# Rookie sharpening fail



## donegoofed (Jan 23, 2020)

I recently got addicted to this new hobby, and bought a Tanaka Nashiji Bunka (aogami super) as my second knife. It started out as a beautiful knife, in my opinion.






I wasn't so pleased with the sharpness, so I figured it couldn't hurt to give it a try on the stones. Well, I was wrong. This was the result:





The heel was absolutely flat before I started.

I returned it to the store and they managed to remove the bumps, even though I have lost a fair bit of steel and potential lifetime.





But as you can see on these pictures they didn't manage to get the heel completely flat. And the heel looks a bit wonky. The guy at the shop told me it was better to have a bit of roll off at the heel, but I think something is still wrong. He was also 100% sure that this was my mistake.
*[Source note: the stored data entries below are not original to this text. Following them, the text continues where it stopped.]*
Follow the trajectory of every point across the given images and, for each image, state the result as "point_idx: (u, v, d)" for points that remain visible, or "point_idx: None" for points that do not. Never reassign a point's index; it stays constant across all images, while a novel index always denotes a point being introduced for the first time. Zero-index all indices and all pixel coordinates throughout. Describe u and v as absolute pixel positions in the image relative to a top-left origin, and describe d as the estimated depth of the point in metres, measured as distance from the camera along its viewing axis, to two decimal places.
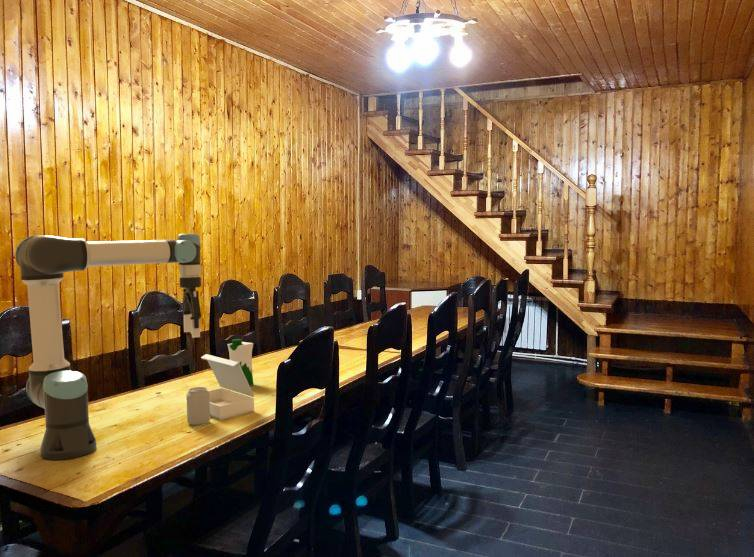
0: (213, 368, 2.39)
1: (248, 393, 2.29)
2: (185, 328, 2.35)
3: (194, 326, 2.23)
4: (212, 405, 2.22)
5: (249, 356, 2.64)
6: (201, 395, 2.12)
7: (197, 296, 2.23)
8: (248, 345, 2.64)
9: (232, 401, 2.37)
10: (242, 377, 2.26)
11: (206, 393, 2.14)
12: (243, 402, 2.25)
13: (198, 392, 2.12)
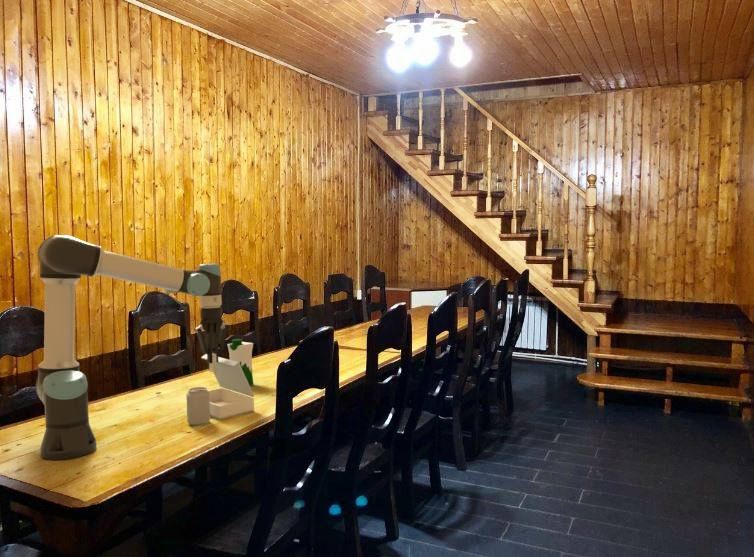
0: None
1: (249, 393, 2.29)
2: None
3: None
4: (212, 405, 2.22)
5: (249, 356, 2.64)
6: (201, 395, 2.12)
7: (199, 333, 2.23)
8: (248, 345, 2.64)
9: (232, 401, 2.37)
10: (242, 377, 2.26)
11: (206, 393, 2.14)
12: (243, 402, 2.25)
13: (198, 392, 2.12)
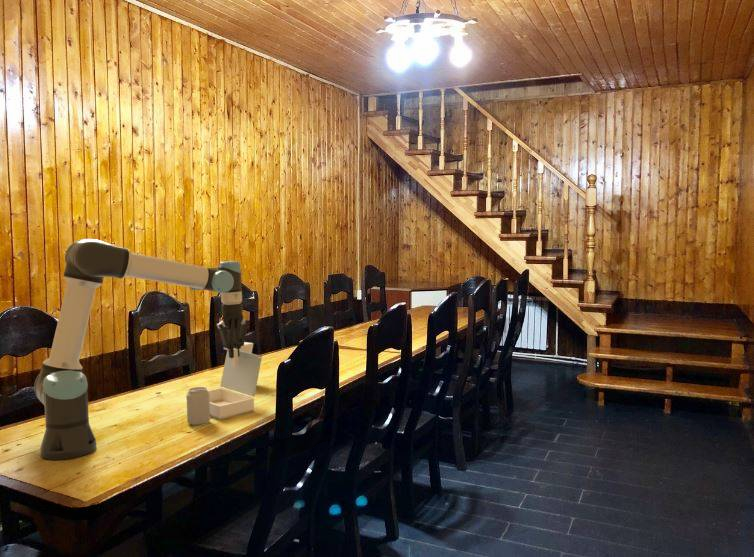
0: (227, 363, 2.43)
1: (250, 392, 2.29)
2: None
3: None
4: (212, 405, 2.22)
5: None
6: (201, 395, 2.12)
7: (221, 329, 2.29)
8: (248, 345, 2.64)
9: (232, 401, 2.37)
10: (255, 372, 2.30)
11: (206, 393, 2.14)
12: (243, 402, 2.25)
13: (198, 392, 2.12)
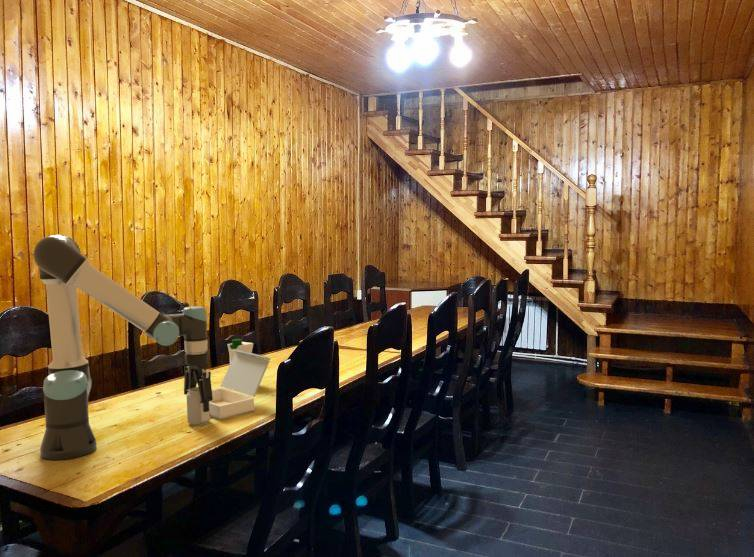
0: (232, 365, 2.45)
1: (251, 392, 2.30)
2: None
3: (204, 410, 2.12)
4: (212, 405, 2.22)
5: None
6: None
7: (209, 377, 2.11)
8: (248, 345, 2.64)
9: (232, 401, 2.37)
10: (260, 373, 2.31)
11: None
12: (243, 402, 2.25)
13: (198, 392, 2.12)
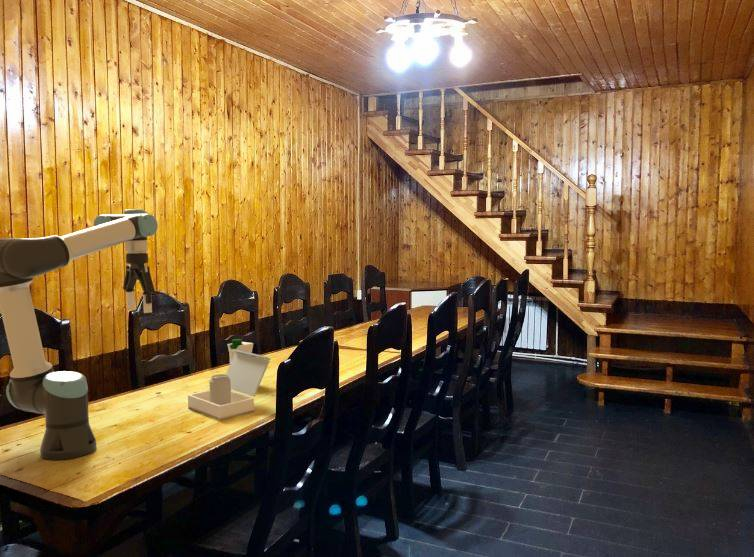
0: (232, 365, 2.45)
1: (251, 392, 2.30)
2: (128, 305, 2.33)
3: (146, 301, 2.23)
4: (212, 405, 2.22)
5: None
6: (223, 381, 2.28)
7: (148, 271, 2.24)
8: (248, 345, 2.64)
9: (232, 401, 2.37)
10: (260, 373, 2.31)
11: (228, 380, 2.29)
12: (243, 402, 2.25)
13: (220, 379, 2.28)
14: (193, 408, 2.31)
My questions is how did this go so wrong? 

Could it be an unevenness on my stone(s)? 
Sharpening technique? 
Overgrind from the manufacturer?
Other?

And yes, I have learned my lesson. Feel free to laugh at my rookie mistake. I shouldn't have taken my rookie "skills" on this expensive knife (for me its expensive).


----------



## ian (Jan 23, 2020)

I'd certainly make sure your stones are flat, and also that you are pressing with the same amount of pressure all along the edge. 

I agree with the store. A flat heel isn't so great. It's fine as it is now.


----------



## GeneH (Jan 23, 2020)

Look on the bright side - you have more experience now fixing back grind. (even if it was you that ground it down weird, that really matter) 

Yeah, double check your stones - are you using full size and freehanding or using the smaller stones and a guided system? Either way you have to keep checking the progress frequently as you sharpen anything. Are you using the full stone and going across the whole edge as much as possible on every pass?


----------



## Benuser (Jan 23, 2020)

Expect the heel section to be quite a bit thicker. Stay longer at the heel with your first stone and use a marker and a loupe to make sure you've reached the very edge — and not just accumulating some debris on top of the former edge.


----------



## Xenif (Jan 23, 2020)

Just quick fyi that knife is a Matsubara and not a Tanaka


----------



## donegoofed (Jan 24, 2020)

Thank you for all the answers. I feel a bit less like an idiot now.



GeneH said:


> Yeah, double check your stones - are you using full size and freehanding or using the smaller stones and a guided system? Either way you have to keep checking the progress frequently as you sharpen anything. Are you using the full stone and going across the whole edge as much as possible on every pass?


Full size and freehanding. I have seen a lot on knifeplanets sharpening guide, and all of Jon's videos. I work my way up the whole blade. But I think I will try out to sharpen in sections now. 

I was a bit fascinated by this tho.


Xenif said:


> Just quick fyi that knife is a Matsubara and not a Tanaka


Interesting! I googled a bit about Matsubara now. They are crafted by Katsuto Tanaka. As far as I can understand the shop has mixed up Shigeki Tanaka (Tanaka knives) and Katsuto Tanaka (Matsubara). Do you have any other info about this knife? 

The shop has it listed as a AO-knife, but in the description it says aogami super. I haven't found any other knifes by him in aogami super.


----------



## ma_sha1 (Jan 24, 2020)

Too many Tanakas to keep track of


----------



## Kippington (Jan 24, 2020)

donegoofed said:


> My questions is how did this go so wrong


Don't be too ashamed, it's a very common problem which happens more often than you might think.
You need to think of where you are applying pressure to the knife at the time of the stroke.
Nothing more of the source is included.